Donald Trump has said there will be an “orderly transition” after the US Congress certified Joe Biden’s win in the presidential election.

It comes just hours after deadly protests erupted in Washington DC – and after Congress formally validated Mr Biden’s November victory, certifying his 306 Electoral College votes.

“Even though I totally disagree with the outcome of the election, and the facts bear me out, nevertheless there will be an orderly transition on January 20th,” the unswerving outgoing president said.

“I have always said we would continue our fight to ensure that only legal votes were counted. While this represents the end of the greatest first term in presidential history, it’s only the beginning of our fight to Make America Great Again!”

The statement was posted on Twitter by the president’s deputy chief of staff Dan Scavino after the president was locked out of his social media accounts.

A supporter of President Donald Trump confronts police as Trump supporters demonstrate on the second floor of the U.S. Capitol near the entrance to the Senate after breaching security defenses, in Washington, U.S., January 6, 2021. REUTERS/Mike Theiler
Image:A supporter of President Donald Trump confronts police inside the Capitol building

Twitter and Facebook also removed several posts by the president which made false claims about the election result and praised his supporters for the march in Washington DC to protest against his defeat.

It ended with dramatic scenes which saw the storming of the Capitol building by protesters to disrupt Congress’s formal confirmation of Mr Biden’s November win – and the deaths of four people.

U.S. Capitol Police with guns drawn stand near a barricaded door as protesters try to break into the House Chamber at the U.S. Capitol on Wednesday, Jan. 6, 2021, in Washington. (AP Photo/Andrew Harnik)
Image:Capitol Police with guns drawn stand near a barricaded door as protesters try to break into the House Chamber

Trump supporter and US Air Force veteran Ashli Babbitt died after being shot by a plain-clothed police officer as protesters attempted to enter the House Chamber where politicians were working to confirm the Electoral College votes in favour of Mr Biden.
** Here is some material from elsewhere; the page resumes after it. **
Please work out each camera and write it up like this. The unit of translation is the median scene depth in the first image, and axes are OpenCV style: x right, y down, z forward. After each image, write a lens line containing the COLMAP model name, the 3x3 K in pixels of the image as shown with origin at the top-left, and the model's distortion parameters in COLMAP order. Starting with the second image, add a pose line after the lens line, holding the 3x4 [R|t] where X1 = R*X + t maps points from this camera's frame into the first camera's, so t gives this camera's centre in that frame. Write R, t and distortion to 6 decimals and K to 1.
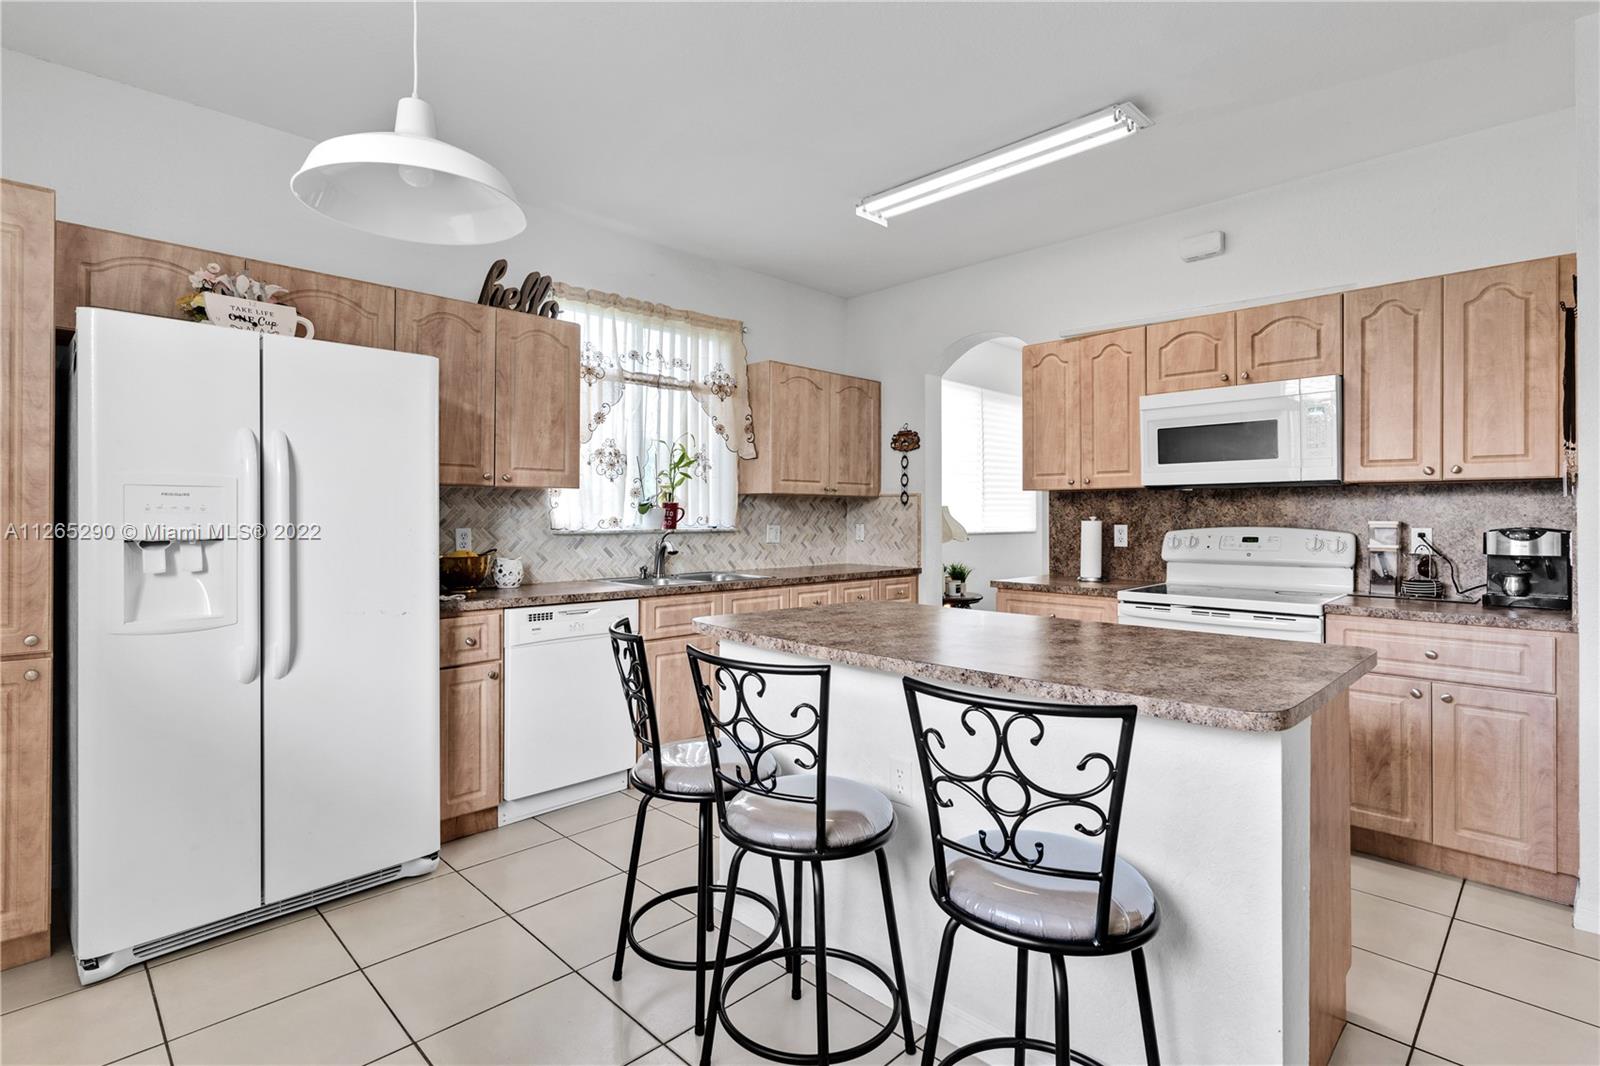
lens RADIAL K [[783.9, 0, 802.5], [0, 783.9, 512.7], [0, 0, 1]] dist [0.001297, 0.001604]
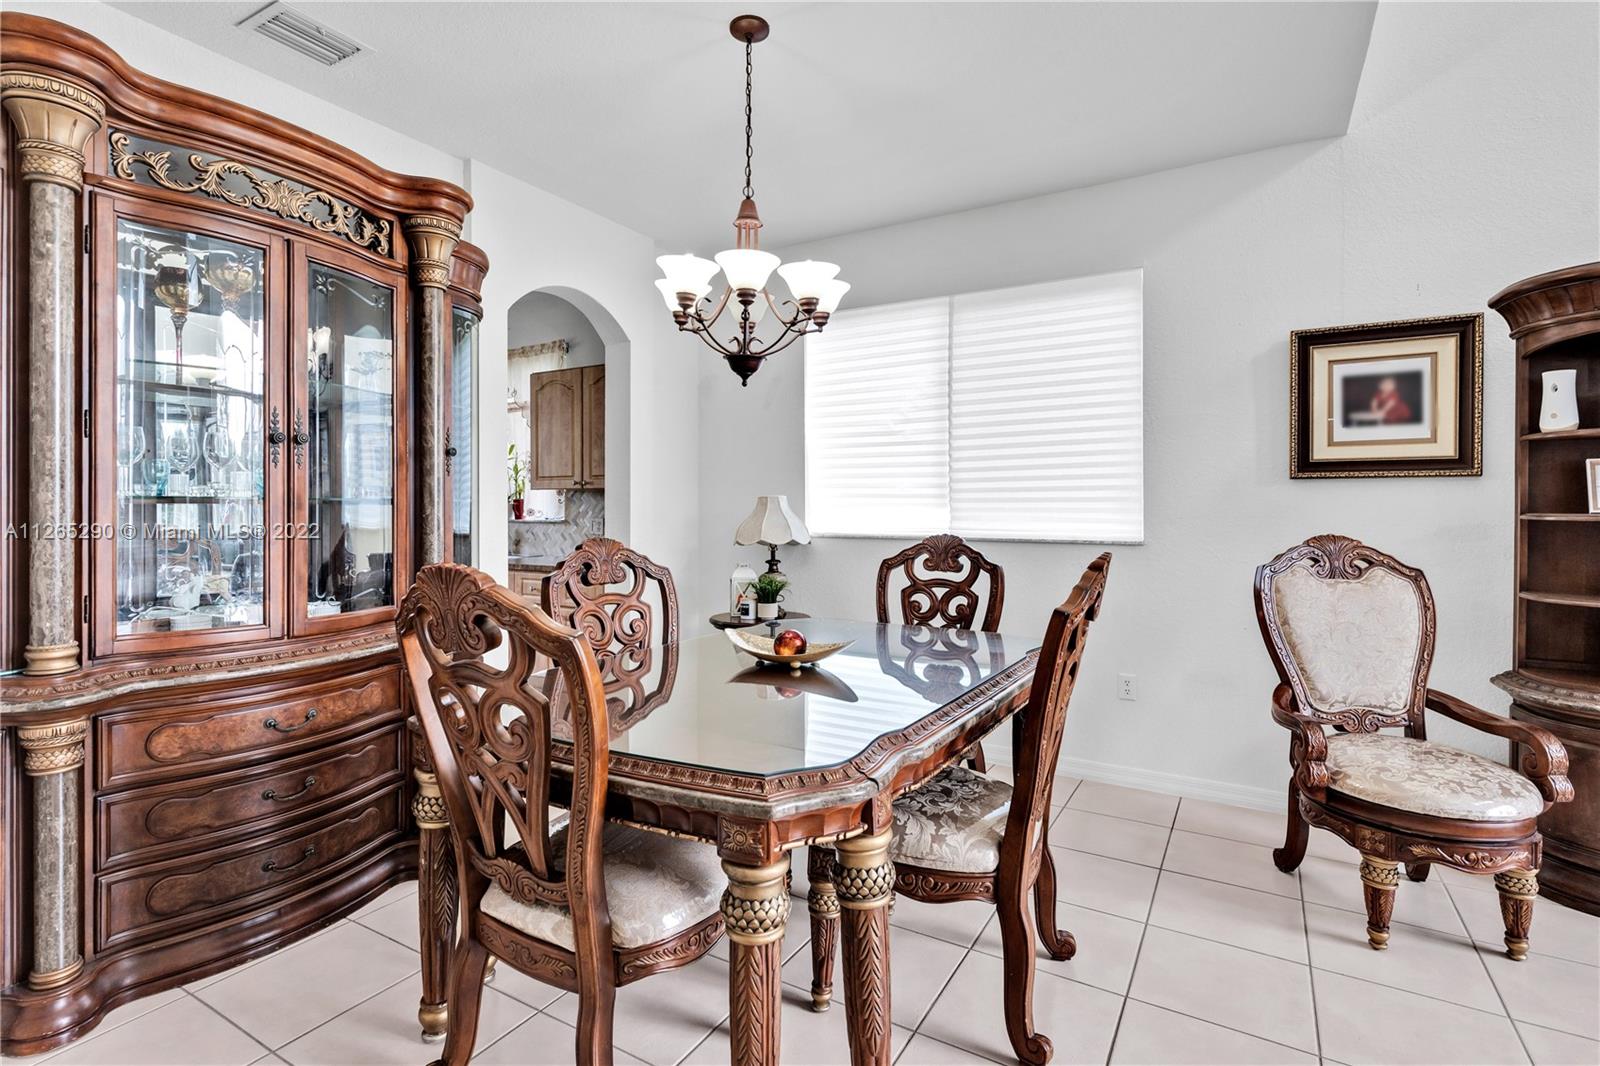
lens RADIAL K [[783.9, 0, 793.2], [0, 783.9, 505.9], [0, 0, 1]] dist [0.001297, 0.001604]
pose [[0.234377, 0.004103, -0.972137, 1.290420], [0.009308, 0.999936, 0.006465, -0.005845], [0.972101, -0.010564, 0.234324, 1.225795]]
Another three people died during the violence from “medical emergencies” and a curfew ordered across the city.

Riot police clash with protesters outside Capitol building
Image:Riot police clashed with protesters outside the Capitol building

The FBI disarmed two suspected explosive devices in the capital as rioters flooded the streets and breached barricades, including one which resembled a pipe bomb.

The rioting was preceded by a rally in which Mr Trump told thousands of supporters, including members of far-right groups: “All of us here today do not want to see our election victory stolen by emboldened radical Democrats.

“We will never give up. We will never concede. It will never happen. You don’t concede when there’s theft involved. Our country has had enough. We will not take it anymore.”

He said the outcome of the election was an “egregious assault on our democracy” and they should “walk down to the Capitol”.

What started as a peaceful protest to overturn the election and prevent Mr Biden taking office from 20 January, turned violent, as the president’s supporters attacked the Capitol building and clashed with police.

President-elect Biden condemned the violence and called on Mr Trump go on national television to “demand an end to this siege”.

“This is not dissent. It’s disorder. It’s chaos. It borders on sedition and it must end now,” Mr Biden said.

“I call on this mob to pull back and allow the work of democracy to go forward.”